Waterschaarste is meer dan alleen een fysiek gebrek aan water. De groeiende waterschaarste heeft drie oorzaken: een afnemende beschikbaarheid van water, een toenemend watergebruik en een verslechtering van de waterkwaliteit, waardoor het ongeschikt is voor bepaalde toepassingen of functies. Droogtes en hittegolven zijn bijzonder kritiek omdat ze een versterkende invloed hebben op alle drie deze oorzaken.

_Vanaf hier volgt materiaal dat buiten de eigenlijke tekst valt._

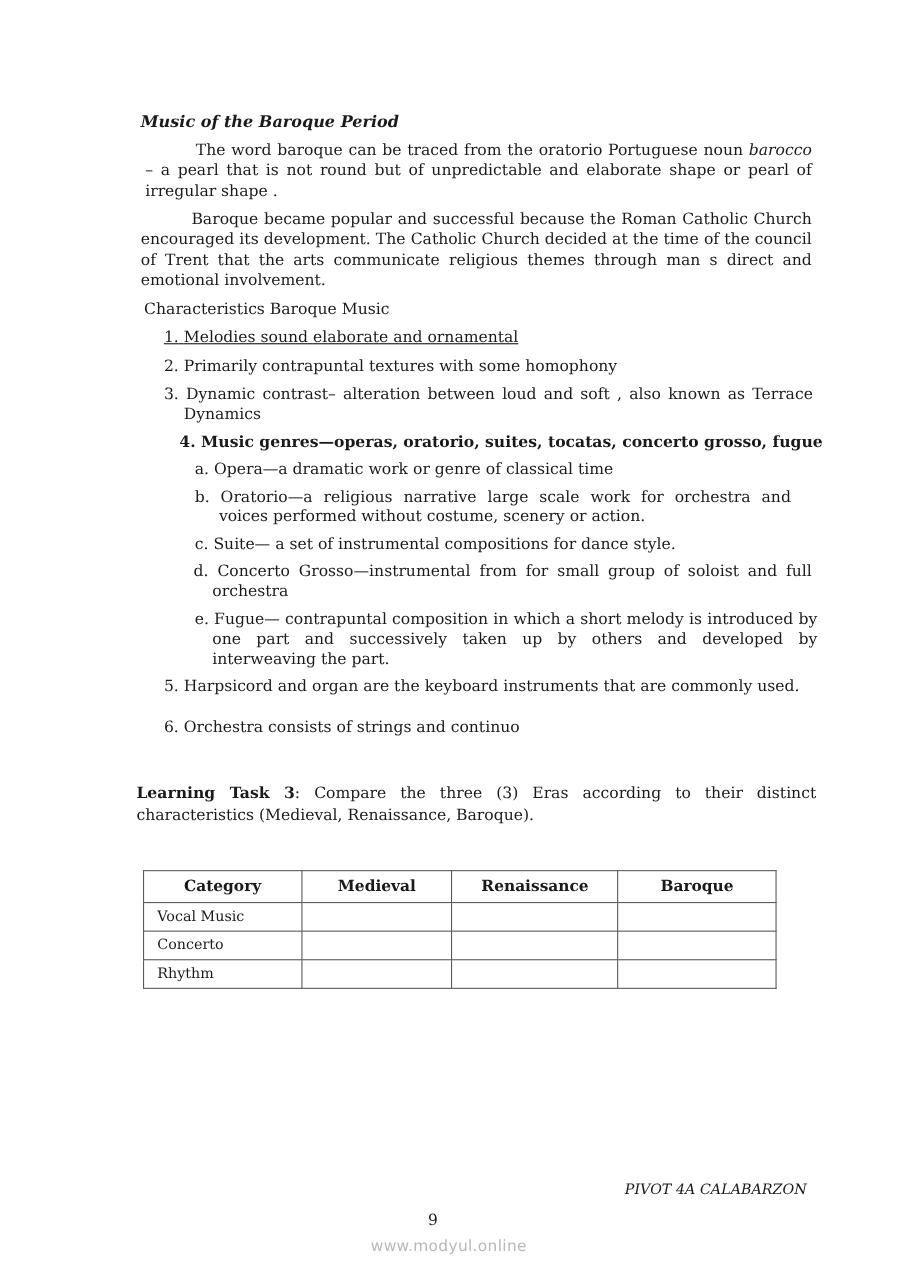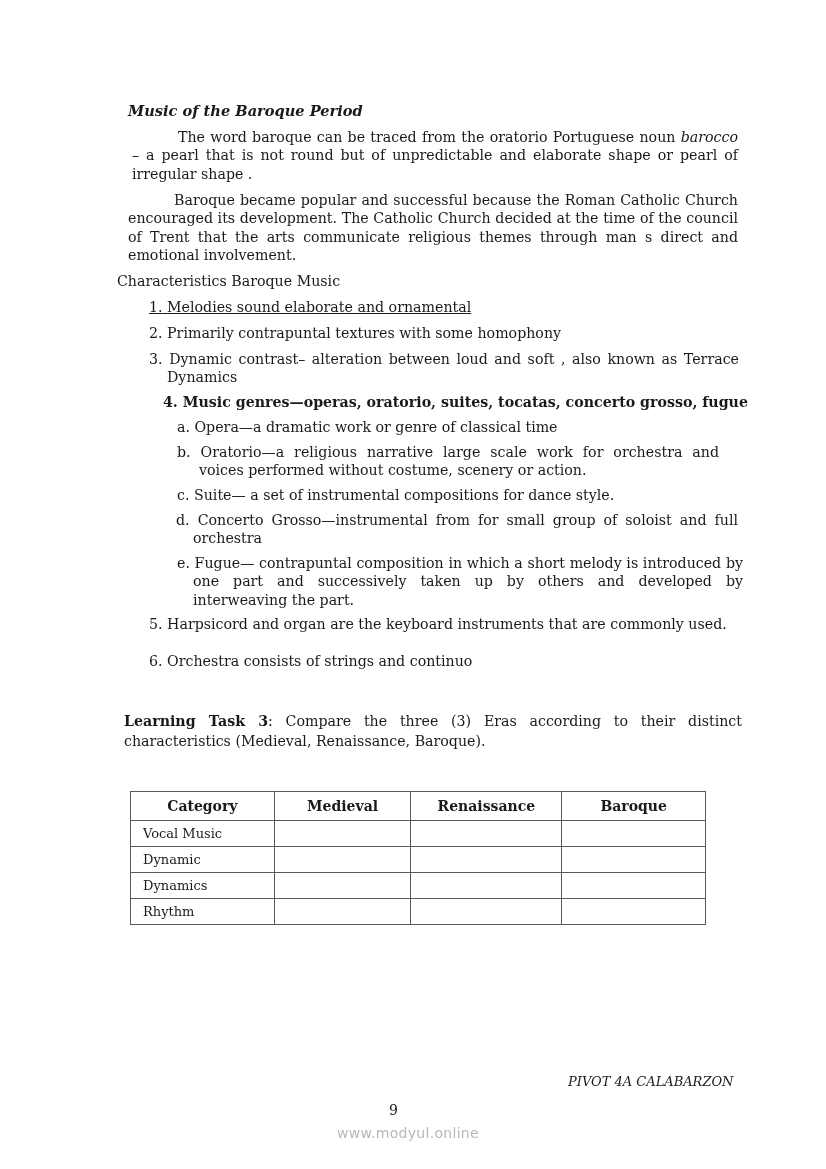--- a/index.html
+++ b/index.html
@@ -30,7 +30,7 @@
 
 <div class="abs p just indent" style="left:128px; top:191px; width:610px;">Baroque became popular and successful because the Roman Catholic Church encouraged its development. The Catholic Church decided at the time of the council of Trent that the arts communicate religious themes through man s direct and emotional involvement.</div>
 
-<div class="abs p" style="left:117px; top:272px;">Characteristics Baroque Music</div>
+<div class="abs p" style="left:131px; top:272px;">Characteristics Baroque Music</div>
 
 <div class="abs p" style="left:149px; top:298px; width:590px;text-decoration:underline;">
   <span>1.</span>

Elk van deze drie componenten draagt alleen al op zichzelf bij aan waterschaarste, maar ze doen dat ook nog eens samen door op elkaar in te werken. Een verminderde beschikbaarheid van water tijdens een droogte verhoogt bijvoorbeeld direct de waterschaarste, maar ook indirect omdat er minder water beschikbaar is om potentiële verontreinigende stoffen te verdunnen, wat weer leidt tot een verslechtering van de waterkwaliteit. Zo zien we bijvoorbeeld een toename in het zoutgehalte bij droogte, met als gevolg een beperking van het gebruik van irrigatiewater.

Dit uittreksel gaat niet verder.